» **DESCRIPTION OF THE TASK**
The listing is to be returned word for word, without its images.
─── EXERCISE MATERIALS ───
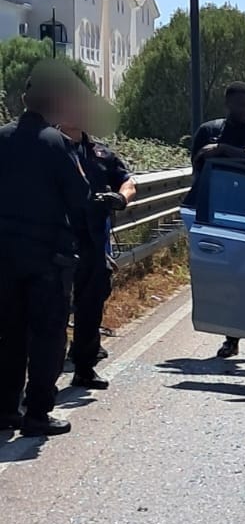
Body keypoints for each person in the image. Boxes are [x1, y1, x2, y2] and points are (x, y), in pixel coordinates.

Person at [0, 61, 92, 437]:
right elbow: (80, 198)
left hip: (3, 259)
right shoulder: (57, 144)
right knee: (48, 336)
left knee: (7, 334)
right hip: (45, 262)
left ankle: (6, 409)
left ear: (22, 100)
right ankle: (37, 412)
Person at [191, 81, 245, 361]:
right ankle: (232, 339)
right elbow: (197, 164)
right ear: (229, 104)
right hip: (222, 215)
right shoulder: (208, 130)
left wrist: (223, 150)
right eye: (242, 104)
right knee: (231, 280)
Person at [58, 111, 136, 391]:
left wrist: (120, 197)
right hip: (58, 241)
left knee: (91, 307)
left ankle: (84, 367)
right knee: (55, 309)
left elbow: (127, 181)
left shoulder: (101, 154)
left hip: (93, 243)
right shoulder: (49, 149)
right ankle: (43, 380)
───
» **FINISHED TASK**
Body keypoints for each person in the image. Boxes are [x1, y1, x2, y2] and points are (x, y), in pixel coordinates.

Person at [0, 61, 92, 437]:
right elbow: (80, 198)
left hip: (3, 259)
right shoulder: (57, 144)
right knee: (48, 336)
left knee: (7, 334)
right hip: (45, 262)
left ankle: (6, 409)
left ear: (22, 100)
right ankle: (37, 412)
Person at [191, 81, 245, 361]:
right ankle: (232, 339)
right elbow: (197, 164)
right ear: (229, 104)
right hip: (222, 215)
right shoulder: (208, 130)
left wrist: (223, 150)
right eye: (242, 104)
right knee: (231, 280)
Person at [58, 111, 136, 391]:
left wrist: (120, 197)
right hip: (58, 241)
left knee: (91, 307)
left ankle: (84, 367)
right knee: (55, 309)
left elbow: (127, 181)
left shoulder: (101, 154)
left hip: (93, 243)
right shoulder: (49, 149)
right ankle: (43, 380)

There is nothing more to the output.